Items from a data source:

----------------------------------------

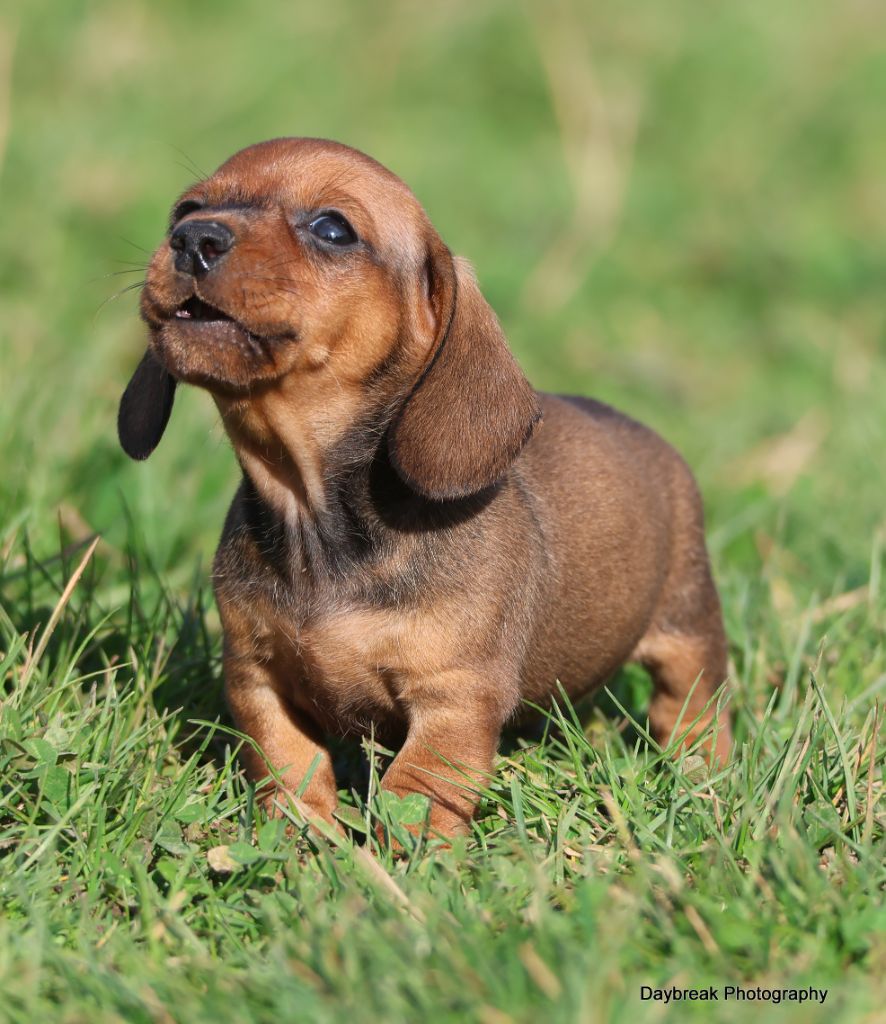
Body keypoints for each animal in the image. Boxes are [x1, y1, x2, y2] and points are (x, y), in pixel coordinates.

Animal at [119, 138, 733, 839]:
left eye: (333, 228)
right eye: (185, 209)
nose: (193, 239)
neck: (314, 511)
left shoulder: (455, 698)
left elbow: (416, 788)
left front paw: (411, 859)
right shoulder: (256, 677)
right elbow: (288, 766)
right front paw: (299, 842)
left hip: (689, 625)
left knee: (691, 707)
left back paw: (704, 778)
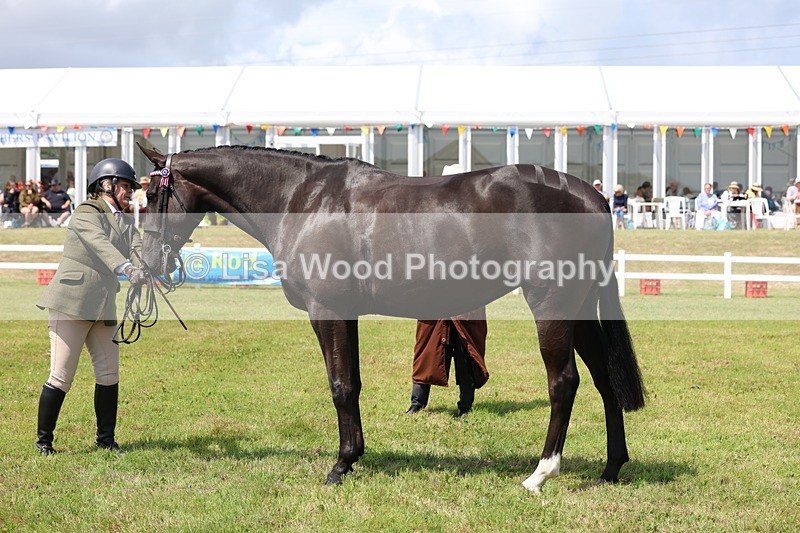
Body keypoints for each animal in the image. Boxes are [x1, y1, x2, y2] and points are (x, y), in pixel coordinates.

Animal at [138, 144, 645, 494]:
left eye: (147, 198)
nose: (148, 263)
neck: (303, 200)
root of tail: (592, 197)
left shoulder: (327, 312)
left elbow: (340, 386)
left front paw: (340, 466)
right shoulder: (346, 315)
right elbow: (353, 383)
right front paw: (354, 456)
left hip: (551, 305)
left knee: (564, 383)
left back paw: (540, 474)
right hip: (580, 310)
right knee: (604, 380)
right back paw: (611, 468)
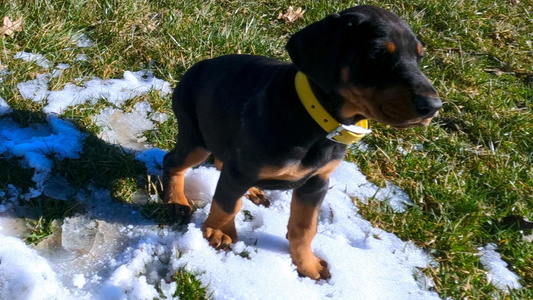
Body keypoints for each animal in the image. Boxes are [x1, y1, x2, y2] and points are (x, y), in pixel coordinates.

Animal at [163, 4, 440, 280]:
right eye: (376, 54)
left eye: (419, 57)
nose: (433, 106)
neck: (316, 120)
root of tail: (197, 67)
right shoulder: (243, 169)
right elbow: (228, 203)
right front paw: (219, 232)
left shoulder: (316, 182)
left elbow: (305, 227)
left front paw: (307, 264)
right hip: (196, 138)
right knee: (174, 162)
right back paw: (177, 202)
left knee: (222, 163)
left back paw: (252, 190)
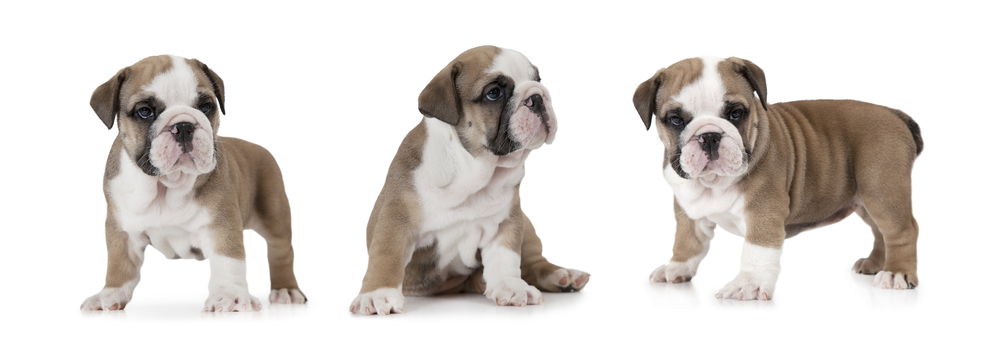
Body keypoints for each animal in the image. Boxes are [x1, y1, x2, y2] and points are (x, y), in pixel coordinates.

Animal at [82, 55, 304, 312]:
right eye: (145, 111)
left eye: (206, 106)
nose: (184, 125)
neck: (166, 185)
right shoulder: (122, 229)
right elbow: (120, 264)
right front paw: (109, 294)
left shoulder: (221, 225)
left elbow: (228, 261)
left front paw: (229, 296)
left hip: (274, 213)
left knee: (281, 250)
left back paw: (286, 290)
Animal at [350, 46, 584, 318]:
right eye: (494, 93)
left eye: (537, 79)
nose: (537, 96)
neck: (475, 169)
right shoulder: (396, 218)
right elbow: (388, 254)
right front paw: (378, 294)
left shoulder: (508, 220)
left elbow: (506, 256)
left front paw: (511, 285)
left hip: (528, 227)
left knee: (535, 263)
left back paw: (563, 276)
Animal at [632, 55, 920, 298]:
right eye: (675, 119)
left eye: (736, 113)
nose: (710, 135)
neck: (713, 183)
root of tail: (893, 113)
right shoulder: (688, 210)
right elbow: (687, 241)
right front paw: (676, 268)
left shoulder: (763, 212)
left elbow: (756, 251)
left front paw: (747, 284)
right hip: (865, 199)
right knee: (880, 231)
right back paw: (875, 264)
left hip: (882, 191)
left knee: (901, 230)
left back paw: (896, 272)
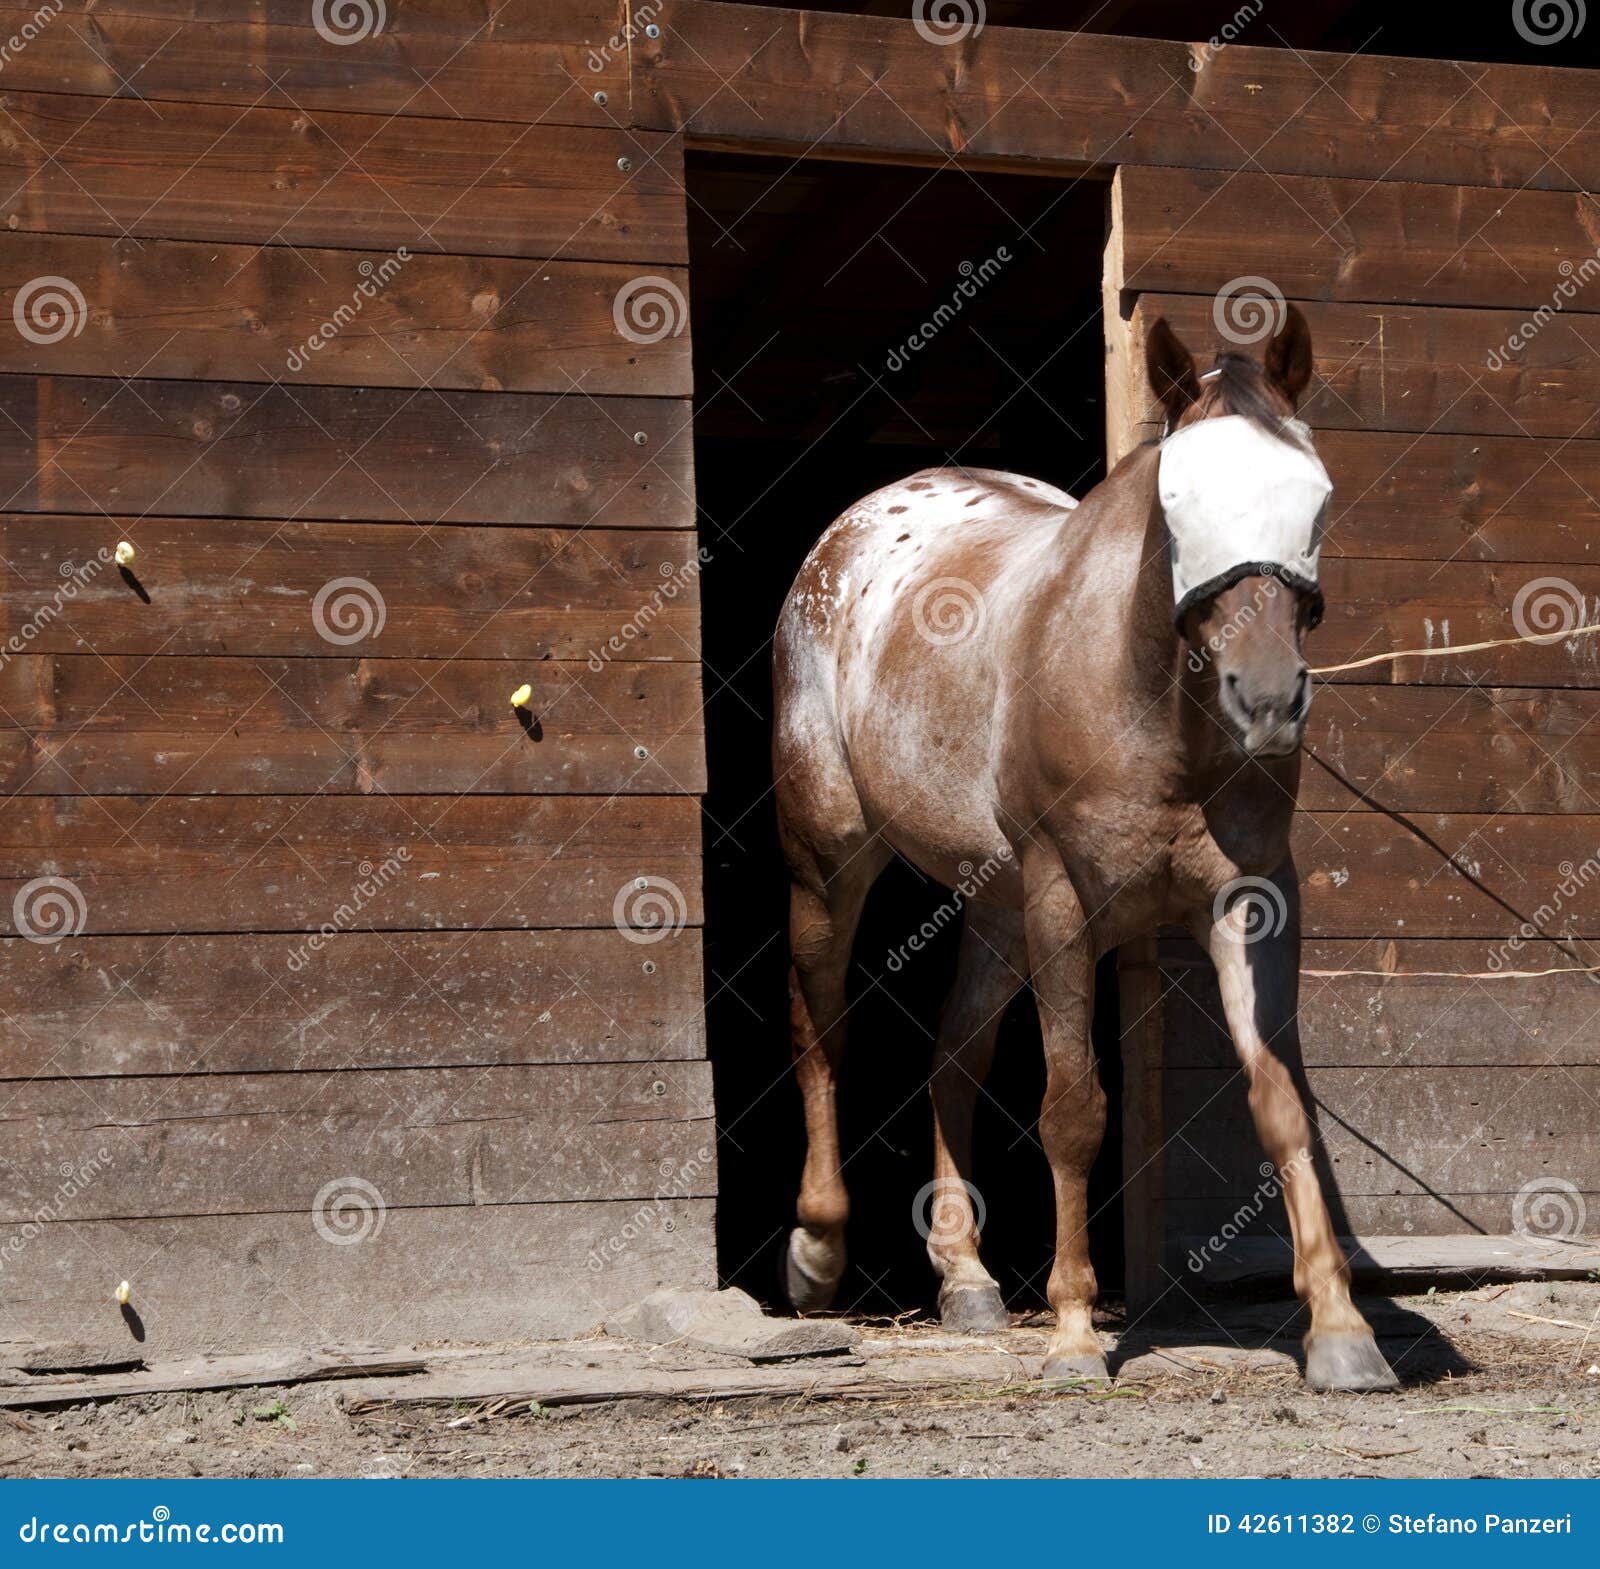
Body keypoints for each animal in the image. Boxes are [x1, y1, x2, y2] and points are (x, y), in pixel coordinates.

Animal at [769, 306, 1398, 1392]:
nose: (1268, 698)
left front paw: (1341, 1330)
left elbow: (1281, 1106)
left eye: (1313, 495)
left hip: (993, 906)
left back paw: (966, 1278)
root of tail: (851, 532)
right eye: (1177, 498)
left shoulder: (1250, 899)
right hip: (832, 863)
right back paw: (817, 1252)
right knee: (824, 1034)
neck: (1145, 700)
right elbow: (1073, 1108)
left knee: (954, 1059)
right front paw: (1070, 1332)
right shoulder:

----------------------------------------

Make an exact copy of the lines of the records from the line containing "neck: (166, 185)" through the final line, both ends included, but not of the pictures.

> [Output below]:
neck: (166, 185)
right shoulder: (122, 229)
right elbow: (120, 264)
right front paw: (109, 294)
left shoulder: (221, 225)
left elbow: (228, 261)
left front paw: (229, 296)
left hip: (274, 213)
left knee: (281, 250)
left back paw: (286, 290)
Animal at [350, 46, 584, 318]:
right eye: (494, 93)
left eye: (537, 79)
nose: (537, 96)
neck: (475, 169)
right shoulder: (396, 218)
right elbow: (388, 254)
right front paw: (378, 294)
left shoulder: (508, 220)
left elbow: (506, 256)
left front paw: (511, 285)
left hip: (528, 227)
left knee: (535, 263)
left back paw: (563, 276)
Animal at [632, 55, 920, 298]:
right eye: (675, 119)
left eye: (736, 113)
nose: (710, 135)
neck: (713, 183)
root of tail: (893, 113)
right shoulder: (688, 210)
right elbow: (687, 241)
right front paw: (676, 268)
left shoulder: (763, 212)
left elbow: (756, 251)
left front paw: (747, 284)
right hip: (865, 199)
right knee: (880, 231)
right back paw: (875, 264)
left hip: (882, 191)
left knee: (901, 230)
left back paw: (896, 272)
Body keypoints for each animal in the image. Boxes are [x1, y1, x2, y2] and points are (x, y), in pixel coordinates.

Animal at [769, 306, 1398, 1392]:
nose: (1268, 698)
left front paw: (1341, 1330)
left elbow: (1281, 1106)
left eye: (1313, 495)
left hip: (993, 906)
left back paw: (966, 1278)
root of tail: (851, 532)
right eye: (1177, 498)
left shoulder: (1250, 899)
right hip: (832, 863)
right back paw: (817, 1252)
right knee: (824, 1034)
neck: (1145, 700)
right elbow: (1073, 1108)
left knee: (954, 1059)
right front paw: (1070, 1332)
right shoulder:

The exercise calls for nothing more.